Dotty’s youngest sister Margot also responded to the August 24th blog and adds another piece to the puzzle: “I found the part about Dotty going to the National Gallery very poignant. Dotty always loved beautiful things. I am glad she was able to experience some beauty in what must have been a ghastly time for her. Did you know I didn't find out about Beth until I was 23???”

Dotty named her baby Damaris because she knew the name would make it easier to find her later on. Beth emails, “Damaris was not just an unusual name, but was the name of a girl in the book Dot was reading who was pregnant with an illegitimate child....”

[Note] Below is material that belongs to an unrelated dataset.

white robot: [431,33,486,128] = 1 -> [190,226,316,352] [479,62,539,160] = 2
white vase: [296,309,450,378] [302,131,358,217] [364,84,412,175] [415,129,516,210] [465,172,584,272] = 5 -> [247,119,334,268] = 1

I cannot help but wonder if Bea was not responsible for Dotty’s reading material. American society condemned untimely pregnancies in the early fifties. Bea's anxiety attack indicates what a traumatic episode Dotty's pregnancy and Beth's adoption must have been for the entire family …

Sunday, October 01, 2006

Hunger Pangs

“I just made some nice vegetable soup,” I tell Bea to entice her to eat. “It has got leaks from the garden. And potatoes from the garden. And – ”

“Ice cream from the garden? …”

Yes, ice cream has become Bea’s favorite food. Day merges into night for those who sleep round the clock, and regular meals can become problematic. Elderly stomachs still growl when a person gets hungry. They just don’t growl according to schedule.

Over the past six months, Bea has come up with many different ways to communicate she needs nourishment. Here are some of my favorites:

1.) “I don’t feel well enough to do anything, so somebody else will have to make dinner.”

Translation: “I’m hungry.”

2.) “We have to go to a restaurant for somebody”

Translation: “I’m hungry.”

3.) “Couldn’t we have Sven make some of that nice cereal for your bed & breakfast guests?”

Bea wants porridge, not cream of wheat, for breakfast.

4.) “Can you help Martin to get lunch?”

Translation: Bea wants food.

5.) “Are you hungry?”

Translation: “I’m hungry.”

6.) “I’ll open my mouth and you put something in it.”